Canadian Forestry Accreditation Board


about CFAB

elements of accreditation
accredited programs
academic standards

The Canadian Forestry Accreditation Board (CFAB) was established in 1989 by the then five provincial professional foresters/forest engineers associations and the Canadian Institute of Forestry (the member agencies) with the support of the Association of University Forestry Schools of Canada (AUFSC). Professional associations in Saskatchewan, Nova Scotia and Newfoundland and Labrador have since been formed and have joined the CFAB as member agencies.

The Board accredits Canadian forestry programs at the baccalaureate level and higher as a service to its member agencies. This process ensures that accredited programs meet or exceed common educational standards acceptable for professional forester certification in British Columbia, Alberta, Saskatchewan, Ontario, Quebec, New Brunswick, Nova Scotia, and Newfoundland and Labrador.

The Board applies the terms, conditions and requirements of its Policy Statement and the Academic Standards agreed to by the member agencies in the undertaking of its responsibility. Accreditation applies to an individual program that leads to a forestry-related degree. The CFAB does not accredit departments, faculties or universities, nor does it review programs outside Canada. At present, ten Baccalaureate level and two Master's level forestry programs in Canada enjoy accredited status.
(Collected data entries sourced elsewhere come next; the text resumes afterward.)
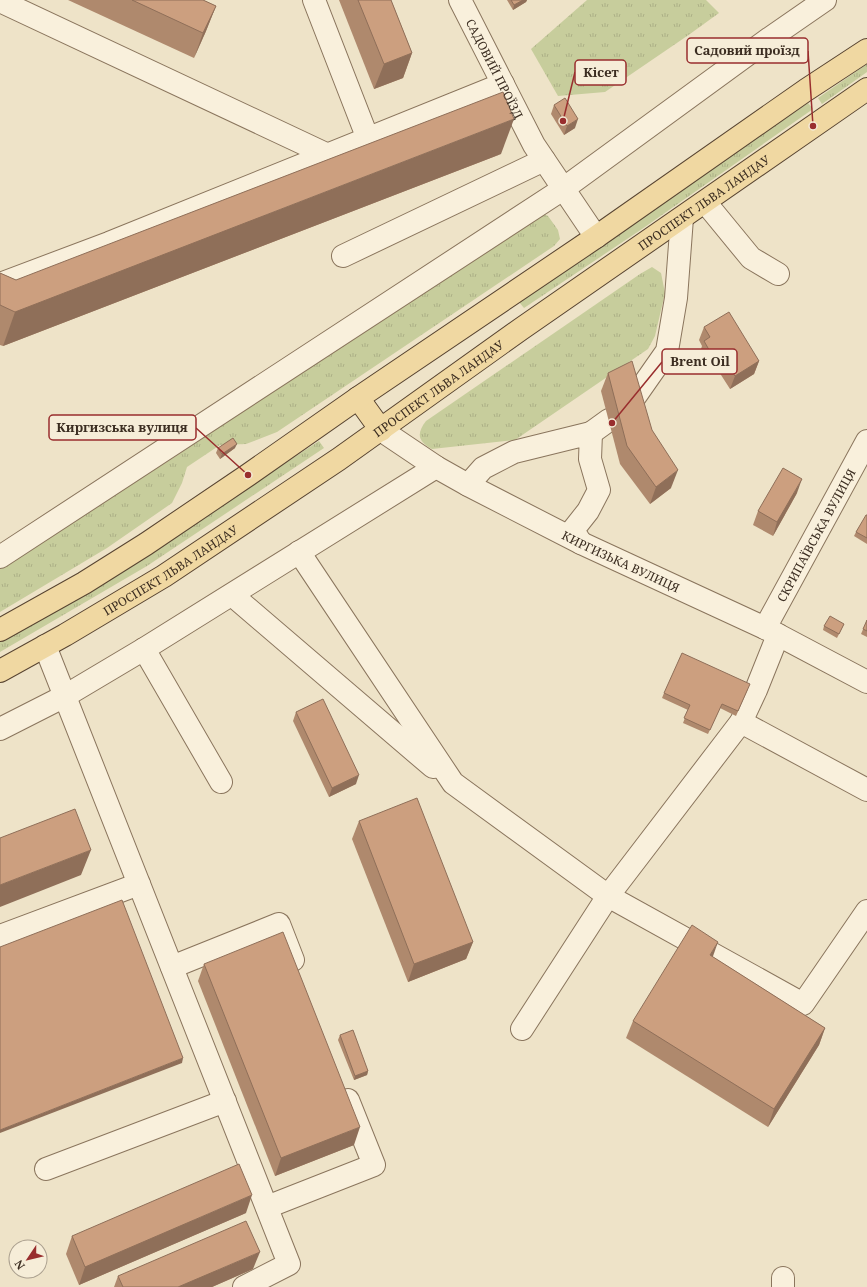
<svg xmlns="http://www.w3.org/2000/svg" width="867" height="1287" font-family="'Noto Serif',serif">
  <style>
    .grass { fill: url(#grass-tufts) }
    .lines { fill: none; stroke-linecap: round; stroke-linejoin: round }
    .minor-casing { stroke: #8a755d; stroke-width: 24 }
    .major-casing { stroke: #584431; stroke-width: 24 }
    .minor { stroke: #f9f0dc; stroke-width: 22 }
    .major { stroke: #f0d8a2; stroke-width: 22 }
    .wall { fill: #af896d }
    .shaded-wall { fill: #8f6f59 }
    .building { fill: #cc9f7f; stroke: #8f6f59 }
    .labels { text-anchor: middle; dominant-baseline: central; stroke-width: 4; stroke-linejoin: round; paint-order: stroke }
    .street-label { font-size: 12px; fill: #3b2d21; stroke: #f6edd8 }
    .leader { fill: none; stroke: #992e2e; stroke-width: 1.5 }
    .callout-dot { fill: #992e2e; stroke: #f6edd8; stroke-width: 1.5 }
    .callout { fill: #f6edd8; stroke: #992e2e; stroke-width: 1.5 }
    .callout-label { font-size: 13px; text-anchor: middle; font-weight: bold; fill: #3b2d21 }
  </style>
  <defs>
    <pattern id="grass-tufts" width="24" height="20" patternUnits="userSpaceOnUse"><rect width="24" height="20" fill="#c7cd9c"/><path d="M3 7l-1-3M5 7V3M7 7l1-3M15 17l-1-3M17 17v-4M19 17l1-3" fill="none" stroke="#acb086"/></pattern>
  </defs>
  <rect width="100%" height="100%" fill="#eee3c8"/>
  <g class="grass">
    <path d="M587,0H706L719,13L690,34L605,92L558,96L531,49Z"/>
    <path d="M867,64V72L822,104L818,98Z"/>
    <path d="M808,103L813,109L642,229L524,308L519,302Z"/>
    <path d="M538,211L548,216L558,230L560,239L554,246L277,432L246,444L220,445L187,467L182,483L172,503L107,548L0,612V568L173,458Z"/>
    <path d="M652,267L661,273L665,293L655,336L648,349L515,440L432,449C418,441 416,434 426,421L640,274Z"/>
    <path d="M319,441L324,448L147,566L0,652V641L221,505Z"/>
  </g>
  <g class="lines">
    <g class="minor-casing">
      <g id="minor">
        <path d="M314,0L368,139"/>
        <path id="s1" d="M460,0L534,145L596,237"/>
        <path d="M0,1L328,155"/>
        <path d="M705,202L751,258L778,274"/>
        <path d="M343,256L544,160"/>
        <path d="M0,284L109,243L503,84"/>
        <path d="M632,401L667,351L676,298L682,218"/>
        <path id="s2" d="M381,430L436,467L468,485L581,543L765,628L867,682"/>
        <path d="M591,433L609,420"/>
        <path d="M468,485L483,468L514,452L591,433L590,459L599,490L588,511L573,530L581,543"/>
        <path d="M299,552L453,783L608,896L803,1004L867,911"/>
        <path d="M0,557L563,189L770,38L825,0"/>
        <path d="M232,595L433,767"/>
        <path id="s3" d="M765,628L867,441"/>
        <path d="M45,646L289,1264L244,1287"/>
        <path d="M144,649L221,782"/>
        <path d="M741,722L867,790"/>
        <path d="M0,729L65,696L144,649L436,467"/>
        <path d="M0,936L139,884"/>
        <path d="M172,967L279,924L293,960"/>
        <path d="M522,1029L608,896L741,722L756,690L778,635"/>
        <path d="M46,1169L225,1101"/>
        <path d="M267,1207L374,1165L348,1100"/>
        <path d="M783,1278V1287"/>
      </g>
    </g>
    <g class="major-casing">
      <g id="major">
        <path d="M358,398L381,430"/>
        <path d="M0,630L84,583L146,544L248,475L358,398L596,237L806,90L867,50"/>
        <path id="s4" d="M0,671L65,635L164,576L339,459L521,329L867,89"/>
      </g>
    </g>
    <use href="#minor" class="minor"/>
    <use href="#major" class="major"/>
  </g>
  <g class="wall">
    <path d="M68,0H203L216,6L206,31L194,58Z"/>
    <path d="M339,0H391L412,53L403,78L374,89Z"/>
    <path d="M507,0H527L526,2L513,10Z"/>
    <path d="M554,105L575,128L564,135L551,114Z"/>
    <path d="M501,154L3,346L0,345V273L16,280Z"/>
    <path d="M704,327L759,361L754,374L730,389L714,364L707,368L699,355L702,346L699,340Z"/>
    <path d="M608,373L671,488L650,504L620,464L601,391Z"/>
    <path d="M218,448H235L220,459L216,453Z"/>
    <path d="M797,493L773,536L753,525L758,511Z"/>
    <path d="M867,515V544L854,536L856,532Z"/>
    <path d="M867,620V637L861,634Z"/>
    <path d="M844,624L837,638L823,630L824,626Z"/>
    <path d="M748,689L736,716L720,708L708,734L683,723L688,710L662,698L664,693Z"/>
    <path d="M296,712L356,784L329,797L293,721Z"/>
    <path d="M359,821L473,942L466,959L408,982L352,839Z"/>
    <path d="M713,957L825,1028L819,1045L768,1127L626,1038L633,1021Z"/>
    <path d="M204,964L354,1145L275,1176L198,981Z"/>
    <path d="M340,1035L368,1071L367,1075L354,1080L338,1040Z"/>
    <path d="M246,1213L79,1285L66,1254L72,1236Z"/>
    <path d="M253,1269L212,1287H114L118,1276Z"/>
  </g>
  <g class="shaded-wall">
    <path d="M523,0H527L526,2L513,10L514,5Z"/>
    <path d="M216,6L206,31L194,58L203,33Z"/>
    <path d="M412,53L403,78L374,89L384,64Z"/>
    <path d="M514,119L501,154L3,346L15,312Z"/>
    <path d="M578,119L575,128L564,135L567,126Z"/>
    <path d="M719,351L714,364L707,368L712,355Z"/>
    <path d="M759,361L754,374L730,389L735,376Z"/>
    <path d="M237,444L235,448L220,459L222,454Z"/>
    <path d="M678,470L671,488L650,504L656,487Z"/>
    <path d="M802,479L797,493L773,536L777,522Z"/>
    <path d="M359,775L356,784L329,797L332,788Z"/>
    <path d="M91,850L81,875L0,907V885Z"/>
    <path d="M473,942L466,959L408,982L414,964Z"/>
    <path d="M718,942L712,959L710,955Z"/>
    <path d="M825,1028L819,1045L768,1127L774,1109Z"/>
    <path d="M183,1058L182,1063L0,1133V1130Z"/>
    <path d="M368,1071L367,1075L354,1080L355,1076Z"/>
    <path d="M360,1127L354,1145L275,1176L281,1158Z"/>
    <path d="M252,1195L246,1213L79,1285L85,1267Z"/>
    <path d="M260,1252L253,1269L212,1287H178Z"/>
  </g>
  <g class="building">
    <path d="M132,0H203L216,6L203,33Z"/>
    <path d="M358,0H391L412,53L384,64Z"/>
    <path d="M511,0H523L514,5Z"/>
    <path d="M503,92L514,119L15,312L0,305V273L16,280Z"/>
    <path d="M565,98L578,119L567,126L554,105Z"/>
    <path d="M729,312L759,361L735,376L719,351L712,355L704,341L710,337L704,327Z"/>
    <path d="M632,361L652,430L678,470L656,487L627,446L608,373Z"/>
    <path d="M233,438L237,444L222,454L218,448Z"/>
    <path d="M783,468L802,479L777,522L758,511Z"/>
    <path d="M866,515H867V538L856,532Z"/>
    <path d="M830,616L844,624L839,634L824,626Z"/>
    <path d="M867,620V631L863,629Z"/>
    <path d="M682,653L750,684L738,711L722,704L710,730L684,718L690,705L664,693Z"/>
    <path d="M323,699L359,775L332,788L296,712Z"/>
    <path d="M417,798L473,942L414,964L359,821Z"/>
    <path d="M75,809L91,850L0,885V838Z"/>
    <path d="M122,900L183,1058L0,1130V947Z"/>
    <path d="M692,925L718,942L710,955L825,1028L774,1109L633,1021Z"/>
    <path d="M283,932L360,1127L281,1158L204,964Z"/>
    <path d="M353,1030L368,1071L355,1076L340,1035Z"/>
    <path d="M239,1164L252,1195L85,1267L72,1236Z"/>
    <path d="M246,1221L260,1252L178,1287H123L118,1276Z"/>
  </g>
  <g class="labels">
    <g class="street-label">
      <text stroke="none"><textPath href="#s1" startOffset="77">САДОВИЙ ПРОЇЗД</textPath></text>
      <text stroke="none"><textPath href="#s4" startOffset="846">ПРОСПЕКТ ЛЬВА ЛАНДАУ</textPath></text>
      <text stroke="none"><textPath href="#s4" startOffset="522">ПРОСПЕКТ ЛЬВА ЛАНДАУ</textPath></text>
      <text stroke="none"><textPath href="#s3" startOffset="106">СКРИПАЇВСЬКА ВУЛИЦЯ</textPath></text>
      <text stroke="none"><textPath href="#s2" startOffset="274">КИРГИЗЬКА ВУЛИЦЯ</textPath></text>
      <text stroke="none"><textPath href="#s4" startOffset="198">ПРОСПЕКТ ЛЬВА ЛАНДАУ</textPath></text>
    </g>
  </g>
  <path class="leader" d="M813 126L808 51M563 121L575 72M612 423L662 362M248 475L196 428"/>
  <g class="callout-dot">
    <circle cx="813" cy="126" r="4"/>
    <circle cx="563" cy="121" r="4"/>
    <circle cx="612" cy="423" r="4"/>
    <circle cx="248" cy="475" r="4"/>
  </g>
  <g class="callout">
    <rect x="687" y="38" width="121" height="25" rx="4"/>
    <rect x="575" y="60" width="51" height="25" rx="4"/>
    <rect x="662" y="349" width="75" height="25" rx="4"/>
    <rect x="49" y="415" width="147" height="25" rx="4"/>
  </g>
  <g class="callout-label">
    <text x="747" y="55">Садовий проїзд</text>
    <text x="601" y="77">Кісет</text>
    <text x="700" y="366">Brent Oil</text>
    <text x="122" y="432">Киргизська вулиця</text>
  </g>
  <g transform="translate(28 1259) rotate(235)"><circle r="19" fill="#f6edd8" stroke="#aba08f"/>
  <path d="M0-3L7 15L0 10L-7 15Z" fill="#992e2e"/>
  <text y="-6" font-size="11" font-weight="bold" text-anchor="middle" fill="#3b2d21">N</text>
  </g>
</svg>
Accreditation of a program is achieved through an on-site visit to the university faculty by a team of forestry professionals drawn from a range of disciplines and segments of the forestry sector. The visit is undertaken with the mutual consent of the faculty housing the program to be evaluated. The faculty contributes significantly to the process through the development of extensive documentation in advance of the visit and through the making of arrangements for the site visit team to meet with university officials, faculty members, undergraduates and graduates.

The academic curriculum is thoroughly reviewed. Learning facilities, physical plant, educational environment, faculty experience and qualifications, student/graduate skills and competencies, competency assessment procedures, and program stability and support within and outside the university are all considered during the visit. The findings of the site visit team are recorded in a report which is considered and deliberated by the Board leading to an accreditation decision.

Programs may be accredited for a maximum of six years. Accreditation for shorter periods may be granted if there are shortcomings against the requirements of the Accreditation Standards in the academic program or in other aspects of the educational environment. Accreditation may be rejected if critical academic shortcomings exist.

The Board publishes an announcement of each accreditation granted. It publishes also an annual report and a listing of the university forestry programs currently accredited in Canada under this national accreditation process. The Board is a member of the Canadian Federation of Professional Foresters Associations and of the Association of Accrediting Agencies of Canada.